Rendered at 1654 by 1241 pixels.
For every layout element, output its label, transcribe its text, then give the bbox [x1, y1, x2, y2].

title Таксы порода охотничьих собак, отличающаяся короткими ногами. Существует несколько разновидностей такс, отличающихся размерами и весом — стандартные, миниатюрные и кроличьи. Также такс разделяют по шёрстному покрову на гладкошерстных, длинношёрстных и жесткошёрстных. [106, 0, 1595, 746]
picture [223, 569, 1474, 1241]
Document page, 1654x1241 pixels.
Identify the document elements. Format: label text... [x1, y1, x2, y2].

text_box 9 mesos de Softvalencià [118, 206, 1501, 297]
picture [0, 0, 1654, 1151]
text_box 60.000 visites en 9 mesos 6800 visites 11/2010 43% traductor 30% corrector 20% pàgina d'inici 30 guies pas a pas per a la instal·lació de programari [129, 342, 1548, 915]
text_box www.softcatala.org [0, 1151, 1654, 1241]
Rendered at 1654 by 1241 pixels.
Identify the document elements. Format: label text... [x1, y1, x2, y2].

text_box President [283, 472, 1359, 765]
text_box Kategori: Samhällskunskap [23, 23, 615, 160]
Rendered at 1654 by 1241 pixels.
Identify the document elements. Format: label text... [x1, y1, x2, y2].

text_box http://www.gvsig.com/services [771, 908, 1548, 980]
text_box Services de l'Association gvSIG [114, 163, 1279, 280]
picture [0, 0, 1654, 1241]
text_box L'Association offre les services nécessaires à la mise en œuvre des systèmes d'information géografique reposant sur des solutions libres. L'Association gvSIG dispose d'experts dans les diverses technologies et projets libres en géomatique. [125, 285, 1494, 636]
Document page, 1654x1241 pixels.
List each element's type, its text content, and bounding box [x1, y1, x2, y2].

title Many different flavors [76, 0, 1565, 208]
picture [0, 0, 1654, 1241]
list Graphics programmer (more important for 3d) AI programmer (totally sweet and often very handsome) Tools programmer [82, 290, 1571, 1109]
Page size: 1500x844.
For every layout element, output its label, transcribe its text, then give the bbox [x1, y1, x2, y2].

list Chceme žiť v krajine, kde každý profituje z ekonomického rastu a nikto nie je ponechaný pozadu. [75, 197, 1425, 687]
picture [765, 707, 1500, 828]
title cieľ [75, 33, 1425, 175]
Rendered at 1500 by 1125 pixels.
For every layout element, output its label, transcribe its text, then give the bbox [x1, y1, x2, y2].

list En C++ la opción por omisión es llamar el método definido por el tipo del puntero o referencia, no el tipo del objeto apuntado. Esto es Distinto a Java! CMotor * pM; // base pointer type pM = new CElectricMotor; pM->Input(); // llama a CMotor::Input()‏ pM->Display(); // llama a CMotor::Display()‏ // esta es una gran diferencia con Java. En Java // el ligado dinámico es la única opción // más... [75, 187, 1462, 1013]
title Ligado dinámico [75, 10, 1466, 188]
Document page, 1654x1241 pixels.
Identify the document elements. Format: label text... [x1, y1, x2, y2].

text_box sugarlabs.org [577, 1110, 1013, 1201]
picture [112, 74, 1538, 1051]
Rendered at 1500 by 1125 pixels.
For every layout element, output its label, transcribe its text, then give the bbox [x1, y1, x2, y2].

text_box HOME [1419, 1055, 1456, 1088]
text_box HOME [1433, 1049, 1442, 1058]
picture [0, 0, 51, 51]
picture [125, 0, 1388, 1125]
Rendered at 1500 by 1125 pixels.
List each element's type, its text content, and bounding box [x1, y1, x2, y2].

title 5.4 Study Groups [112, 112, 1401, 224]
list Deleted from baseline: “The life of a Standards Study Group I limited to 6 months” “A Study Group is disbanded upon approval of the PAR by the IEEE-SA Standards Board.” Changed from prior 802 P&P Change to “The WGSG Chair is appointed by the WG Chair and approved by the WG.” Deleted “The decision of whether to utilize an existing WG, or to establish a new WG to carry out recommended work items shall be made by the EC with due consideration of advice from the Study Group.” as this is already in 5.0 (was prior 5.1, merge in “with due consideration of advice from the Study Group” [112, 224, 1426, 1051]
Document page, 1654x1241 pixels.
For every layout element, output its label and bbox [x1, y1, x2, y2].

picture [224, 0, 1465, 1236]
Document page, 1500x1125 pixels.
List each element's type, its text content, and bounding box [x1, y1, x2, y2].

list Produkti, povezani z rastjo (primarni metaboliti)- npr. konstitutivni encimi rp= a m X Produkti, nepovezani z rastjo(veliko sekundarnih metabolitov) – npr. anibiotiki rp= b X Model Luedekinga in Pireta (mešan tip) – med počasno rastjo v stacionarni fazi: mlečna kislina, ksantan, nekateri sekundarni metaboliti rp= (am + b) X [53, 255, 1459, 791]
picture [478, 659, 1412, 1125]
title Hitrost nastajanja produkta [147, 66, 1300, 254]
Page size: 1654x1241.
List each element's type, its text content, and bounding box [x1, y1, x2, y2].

---------------

**Aim**: Copy every line of the data above word for word.

**Answer to the problem**:
Rendered at 1654 by 1241 pixels.
For every layout element, output its label, transcribe its text, then give the bbox [x1, y1, x2, y2].

title Таксы порода охотничьих собак, отличающаяся короткими ногами. Существует несколько разновидностей такс, отличающихся размерами и весом — стандартные, миниатюрные и кроличьи. Также такс разделяют по шёрстному покрову на гладкошерстных, длинношёрстных и жесткошёрстных. [106, 0, 1595, 746]
picture [223, 569, 1474, 1241]
Document page, 1654x1241 pixels.
Identify the document elements. Format: label text... [x1, y1, x2, y2].

text_box 9 mesos de Softvalencià [118, 206, 1501, 297]
picture [0, 0, 1654, 1151]
text_box 60.000 visites en 9 mesos 6800 visites 11/2010 43% traductor 30% corrector 20% pàgina d'inici 30 guies pas a pas per a la instal·lació de programari [129, 342, 1548, 915]
text_box www.softcatala.org [0, 1151, 1654, 1241]
Rendered at 1654 by 1241 pixels.
Identify the document elements. Format: label text... [x1, y1, x2, y2].

text_box President [283, 472, 1359, 765]
text_box Kategori: Samhällskunskap [23, 23, 615, 160]
Rendered at 1654 by 1241 pixels.
Identify the document elements. Format: label text... [x1, y1, x2, y2].

text_box http://www.gvsig.com/services [771, 908, 1548, 980]
text_box Services de l'Association gvSIG [114, 163, 1279, 280]
picture [0, 0, 1654, 1241]
text_box L'Association offre les services nécessaires à la mise en œuvre des systèmes d'information géografique reposant sur des solutions libres. L'Association gvSIG dispose d'experts dans les diverses technologies et projets libres en géomatique. [125, 285, 1494, 636]
Document page, 1654x1241 pixels.
List each element's type, its text content, and bounding box [x1, y1, x2, y2].

title Many different flavors [76, 0, 1565, 208]
picture [0, 0, 1654, 1241]
list Graphics programmer (more important for 3d) AI programmer (totally sweet and often very handsome) Tools programmer [82, 290, 1571, 1109]
Page size: 1500x844.
For every layout element, output its label, transcribe its text, then give the bbox [x1, y1, x2, y2].

list Chceme žiť v krajine, kde každý profituje z ekonomického rastu a nikto nie je ponechaný pozadu. [75, 197, 1425, 687]
picture [765, 707, 1500, 828]
title cieľ [75, 33, 1425, 175]
Rendered at 1500 by 1125 pixels.
For every layout element, output its label, transcribe its text, then give the bbox [x1, y1, x2, y2].

list En C++ la opción por omisión es llamar el método definido por el tipo del puntero o referencia, no el tipo del objeto apuntado. Esto es Distinto a Java! CMotor * pM; // base pointer type pM = new CElectricMotor; pM->Input(); // llama a CMotor::Input()‏ pM->Display(); // llama a CMotor::Display()‏ // esta es una gran diferencia con Java. En Java // el ligado dinámico es la única opción // más... [75, 187, 1462, 1013]
title Ligado dinámico [75, 10, 1466, 188]
Document page, 1654x1241 pixels.
Identify the document elements. Format: label text... [x1, y1, x2, y2].

text_box sugarlabs.org [577, 1110, 1013, 1201]
picture [112, 74, 1538, 1051]
Rendered at 1500 by 1125 pixels.
For every layout element, output its label, transcribe its text, then give the bbox [x1, y1, x2, y2].

text_box HOME [1419, 1055, 1456, 1088]
text_box HOME [1433, 1049, 1442, 1058]
picture [0, 0, 51, 51]
picture [125, 0, 1388, 1125]
Rendered at 1500 by 1125 pixels.
List each element's type, its text content, and bounding box [x1, y1, x2, y2].

title 5.4 Study Groups [112, 112, 1401, 224]
list Deleted from baseline: “The life of a Standards Study Group I limited to 6 months” “A Study Group is disbanded upon approval of the PAR by the IEEE-SA Standards Board.” Changed from prior 802 P&P Change to “The WGSG Chair is appointed by the WG Chair and approved by the WG.” Deleted “The decision of whether to utilize an existing WG, or to establish a new WG to carry out recommended work items shall be made by the EC with due consideration of advice from the Study Group.” as this is already in 5.0 (was prior 5.1, merge in “with due consideration of advice from the Study Group” [112, 224, 1426, 1051]
Document page, 1654x1241 pixels.
For every layout element, output its label and bbox [x1, y1, x2, y2].

picture [224, 0, 1465, 1236]
Document page, 1500x1125 pixels.
List each element's type, its text content, and bounding box [x1, y1, x2, y2].

list Produkti, povezani z rastjo (primarni metaboliti)- npr. konstitutivni encimi rp= a m X Produkti, nepovezani z rastjo(veliko sekundarnih metabolitov) – npr. anibiotiki rp= b X Model Luedekinga in Pireta (mešan tip) – med počasno rastjo v stacionarni fazi: mlečna kislina, ksantan, nekateri sekundarni metaboliti rp= (am + b) X [53, 255, 1459, 791]
picture [478, 659, 1412, 1125]
title Hitrost nastajanja produkta [147, 66, 1300, 254]
Page size: 1654x1241.
List each element's type, its text content, and bounding box [x1, y1, x2, y2].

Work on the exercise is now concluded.